Kita melihat bagaimana orang-orang kafir dan non-muslim yang telah membantu mempermudah hidup banyak manusia lewat penelitian mereka dan teknologi-teknologi yang telah mereka ciptakan.
Padahal mempermudah urusan orang lain pun syariat. Sungguh ironi masih banyak muslim yang menganggap mempersulit urusan orang lain adalah bagian dari gengsi atau gagah-gagahan.
Muslim di zaman dulu amat sangat disegani karena mereka terdepan dalam memberikan ilmu-ilmu pengetahuan. Tidak heran mereka dengan mudahnya memperluas wilayah kekuasaan mereka tanpa adanya pertumpahan darah hingga ke daratan Eropa.
Dan terakhir, bukanlah hal baik memaksakan hukum syariat di negara orang lain, apalagi yang sebagian besarnya non-muslim.
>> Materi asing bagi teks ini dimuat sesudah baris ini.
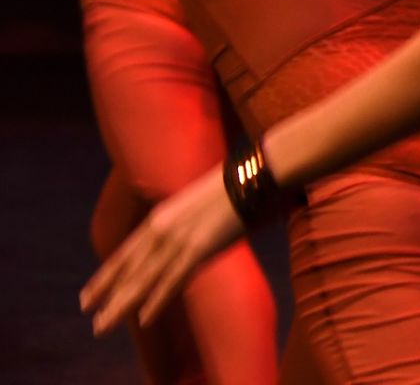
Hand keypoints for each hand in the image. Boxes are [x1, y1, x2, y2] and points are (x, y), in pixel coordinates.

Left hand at [80, 167, 241, 333]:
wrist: (247, 179)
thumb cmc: (225, 191)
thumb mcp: (189, 207)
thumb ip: (174, 225)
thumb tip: (167, 243)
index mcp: (157, 220)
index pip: (122, 256)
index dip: (103, 279)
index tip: (86, 298)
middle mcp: (160, 232)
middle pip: (128, 271)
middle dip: (108, 298)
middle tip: (93, 322)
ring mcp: (178, 241)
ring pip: (143, 280)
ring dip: (122, 305)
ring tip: (104, 326)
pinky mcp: (198, 249)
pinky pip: (173, 280)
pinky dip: (157, 300)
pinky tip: (144, 319)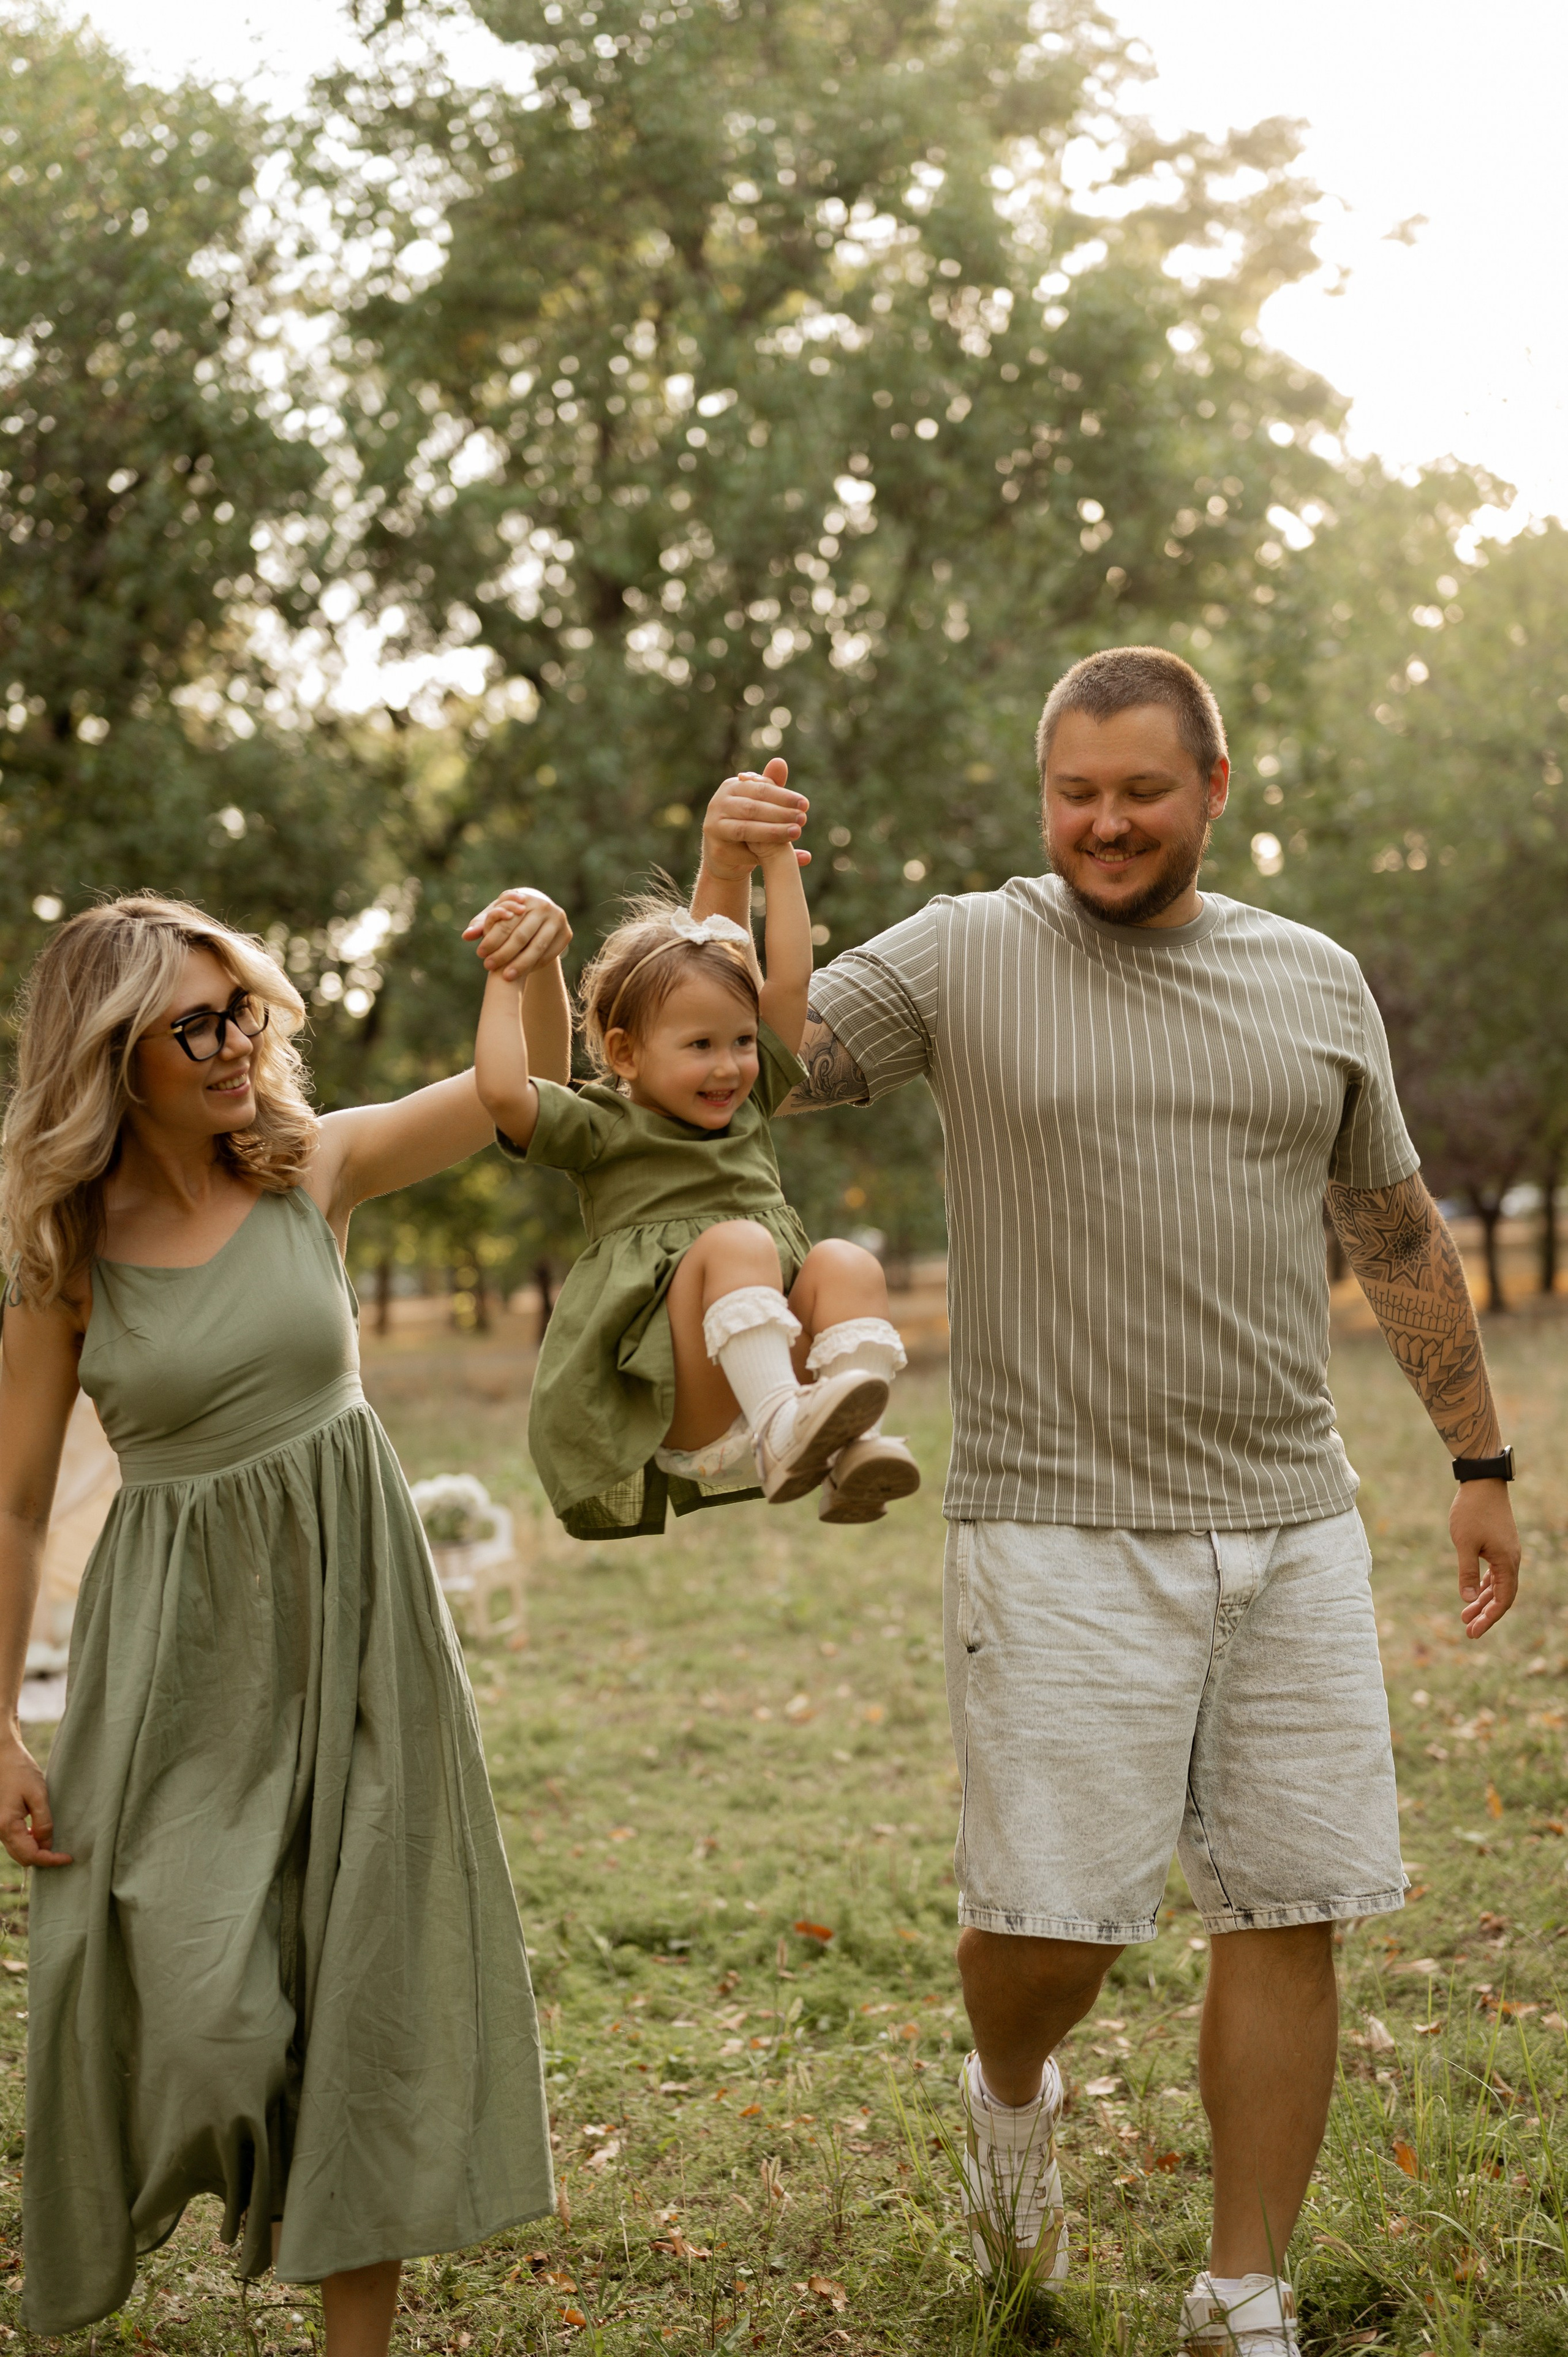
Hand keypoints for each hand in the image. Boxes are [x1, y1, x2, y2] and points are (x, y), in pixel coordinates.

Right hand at [0, 1733, 69, 1867]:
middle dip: (43, 1857)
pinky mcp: (0, 1821)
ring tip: (54, 1841)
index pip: (31, 1855)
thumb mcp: (38, 1795)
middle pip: (22, 1857)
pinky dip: (27, 1842)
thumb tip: (47, 1845)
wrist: (2, 1756)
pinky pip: (14, 1840)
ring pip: (17, 1850)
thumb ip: (43, 1823)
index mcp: (7, 1826)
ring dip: (35, 1850)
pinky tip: (39, 1832)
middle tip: (63, 1852)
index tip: (68, 1858)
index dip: (50, 1860)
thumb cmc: (20, 1771)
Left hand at [463, 889, 572, 982]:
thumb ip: (481, 924)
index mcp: (525, 898)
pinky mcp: (566, 934)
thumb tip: (466, 935)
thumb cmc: (512, 916)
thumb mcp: (496, 916)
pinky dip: (535, 965)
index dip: (492, 938)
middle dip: (504, 953)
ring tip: (506, 976)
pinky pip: (549, 954)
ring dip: (520, 964)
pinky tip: (522, 973)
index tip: (481, 953)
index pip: (507, 922)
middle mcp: (544, 907)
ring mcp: (558, 920)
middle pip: (521, 936)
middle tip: (489, 967)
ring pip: (537, 947)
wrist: (540, 913)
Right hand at [701, 758, 810, 881]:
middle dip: (780, 812)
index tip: (804, 804)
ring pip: (746, 828)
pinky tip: (782, 853)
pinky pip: (742, 851)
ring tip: (796, 833)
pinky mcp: (716, 849)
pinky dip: (763, 852)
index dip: (783, 796)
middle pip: (752, 806)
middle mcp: (718, 802)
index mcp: (732, 787)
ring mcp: (714, 825)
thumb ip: (771, 786)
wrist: (730, 856)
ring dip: (773, 831)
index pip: (760, 788)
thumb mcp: (762, 804)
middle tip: (803, 818)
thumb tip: (780, 762)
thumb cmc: (749, 824)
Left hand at [1450, 1478, 1520, 1638]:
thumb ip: (1466, 1571)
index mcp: (1506, 1562)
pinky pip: (1495, 1572)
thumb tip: (1466, 1598)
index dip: (1489, 1618)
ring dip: (1482, 1600)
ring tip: (1465, 1616)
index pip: (1502, 1600)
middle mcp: (1511, 1560)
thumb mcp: (1464, 1543)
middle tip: (1468, 1631)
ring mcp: (1506, 1552)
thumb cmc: (1472, 1511)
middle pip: (1502, 1596)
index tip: (1473, 1632)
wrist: (1482, 1482)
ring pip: (1497, 1585)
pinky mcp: (1499, 1545)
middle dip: (1485, 1615)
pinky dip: (1484, 1585)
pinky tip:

Kecuali, jika syariat tersebut diterapkan dahulu kepada para kriminal dari kalangan imigran muslimnya itu sendiri.
“Dan kaum Muslimin harus memenuhi syarat-syarat yang telah mereka sepakati kecuali syarat yang mengharamkan suatu yang halal atau menghalalkan suatu yang haram.”
HR. Bukhari
Kita muslim masih memiliki kewajiban untuk mengikuti aturan di negara luar. Misalnya, saat ke Jepang, muslimah hanya mendapatkan toleransi memakai hijab, namun tidak sampai niqab dan burqa karena alasan keamanan. Dan peraturan itu setara dengan larangan penggunaan helm full face ke tempat yang berisikan larangan itu seperti di mall atau ATM.
Jika kita tidak senang dengan aturan di suatu tempat, lebih baik tidak perlu kunjungi tempatnya, bukan dengan memaksakannya dengan mengubah aturan yang masyarakatnya sudah nyaman dengan itu.
Islamofobia adalah sebuah fobia, yang mana sama seperti fobia lain yang memiliki pemicu.
Misalnya, ada dari kita yang fobia makanan pedas karena pernah mendapatkan pengalaman traumatik dengan cabai saat kita masih kecil.
Pun sama dengan islamofobia.
Orang yang cerdas biasanya akan pandai mengidentifikasi apakah seseorang yang islamofobia memiliki hal yang tidak menyenangkan dengan muslim sebelumnya.
Orang yang terkena islamofobia terkadang hanya memiliki satu keinginan dari para muslim supaya dapat mengurangi fobia mereka terhadap islam.
Keinginan mereka sederhana. Jika muslim memang tidak seperti itu, buktikan. Tidak semuanya pun tidak mengapa asalkan sebagian besarnya.
Jepang tetap terkenal dengan kebersihannya meski ada satu atau dua orang Jepang yang jorok. Jepang tetap terkenal dengan ketepatan waktunya meski ada satu atau dua orang Jepang yang sering terlambat. Satu atau dua orang yang seperti itu tidak merusak citra Jepang.
Sekarang dari muslimnya itu sendiri yang wajib membuktikan untuk memperbaiki citra Islam di mata para islamofobia.
Biarkan saja orang yang membenci Islam karena memang benci tanpa alasan. Fokus kita sekarang adalah kepada mereka yang membenci Islam karena ulah saudara seiman kita sendiri.
Orang-orang Eropa yang dituduh islamofobia pun masih mengagumi muslim Tatar di Polandia karena mereka dapat berintegrasi dengan masyarakat di sana. Tidak seperti imigran muslim yang gemar mencari masalah.